Data for processing:
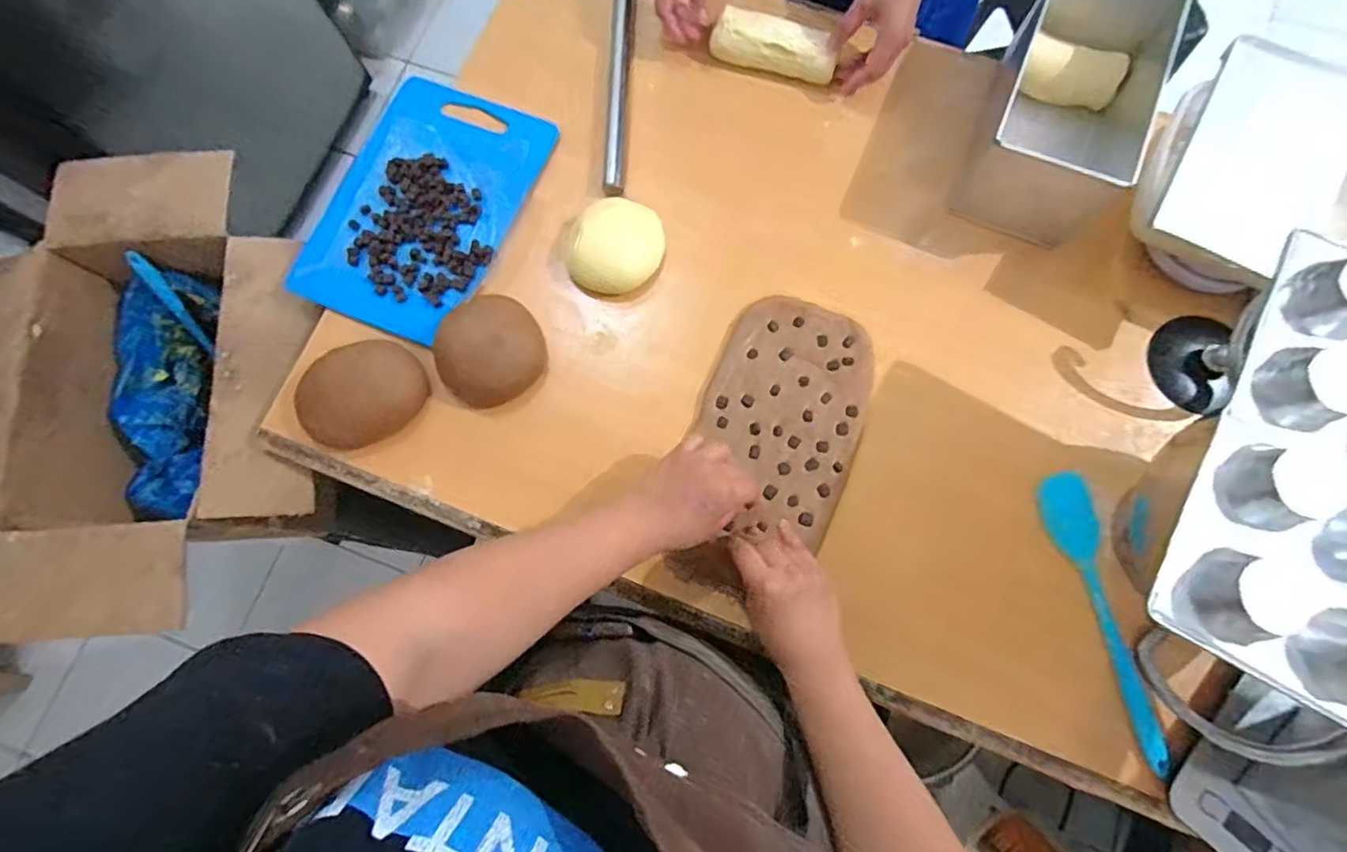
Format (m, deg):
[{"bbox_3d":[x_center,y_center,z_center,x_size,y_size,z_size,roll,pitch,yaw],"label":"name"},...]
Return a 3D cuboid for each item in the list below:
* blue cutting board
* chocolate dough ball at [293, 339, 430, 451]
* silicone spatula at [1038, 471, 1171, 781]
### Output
[{"bbox_3d":[-0.279,-0.247,0.672,0.202,0.006,0.290,21,79,5],"label":"blue cutting board"},{"bbox_3d":[-0.307,-0.031,0.610,0.128,0.046,0.098,-30,79,-6],"label":"chocolate dough ball"},{"bbox_3d":[0.404,0.178,0.573,0.038,0.022,0.268,-10,78,-2],"label":"silicone spatula"}]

Required action:
Copy back the listing above exactly, but only from the line with "339, 430, 451]" through the line with "471, 1171, 781]", both ends included.

Task response:
* chocolate dough ball at [293, 339, 430, 451]
* silicone spatula at [1038, 471, 1171, 781]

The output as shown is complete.